Every year, BARC asks close to 2,000 data, BI, and analytics professionals which trends are shaping their priorities. In the 2026 edition of the Data, BI & Analytics Trend Monitor, 1,579 respondents delivered a clear and consistent verdict: data quality is the number-one trend, followed by data security and data culture.
At first glance, that ranking may not seem surprising. In fact, it is remarkably stable compared to previous years. But that consistency is exactly what makes it important. While the industry conversation continues to shift rapidly toward AI, automation, and next-generation analytics, the people working closest to the data are pointing to something far more foundational.
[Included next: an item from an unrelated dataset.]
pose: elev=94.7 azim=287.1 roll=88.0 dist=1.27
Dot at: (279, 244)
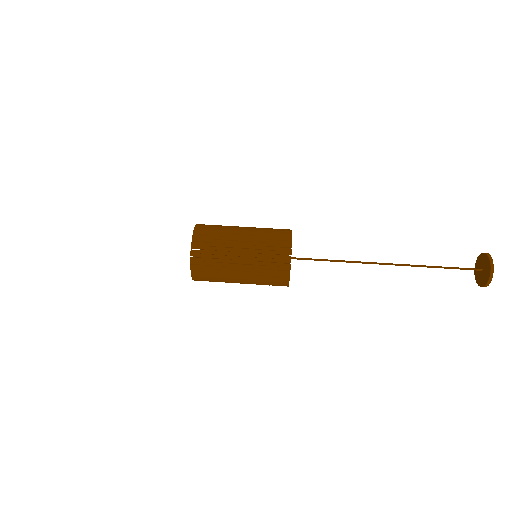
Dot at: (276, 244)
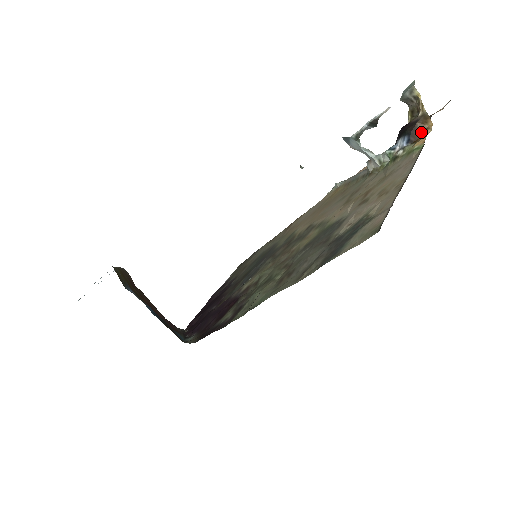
That message matters, particularly for EM360Tech’s audience of enterprise technology leaders, architects, and decision-makers.
Right now, organisations are under intense pressure to deliver on AI. Budgets are being reallocated, boards are demanding measurable ROI, and vendors are racing to embed generative and agentic AI into virtually every product category. The narrative suggests that success depends on adopting the latest tools as quickly as possible.
But the reality on the ground looks very different.
The Trend Monitor reinforces what many practitioners already know but often struggle to prioritise: none of these initiatives succeed without a trustworthy data foundation. AI is only as good as the data it is trained on and operates with. Without high-quality, well-governed data, even the most advanced models will produce unreliable, biased, or unusable outputs.
The numbers back this up. In a related BARC study, 45% of respondents say the data they can access is not in the quality they need for AI use cases. That is nearly half of organisations effectively hitting a ceiling before they can even begin to scale their AI ambitions.
This has real consequences. AI initiatives stall, proof-of-concepts fail to move into production, and expected efficiencies or insights never materialise. In many cases, organisations misdiagnose the issue as a tooling problem, when in reality it is a data problem.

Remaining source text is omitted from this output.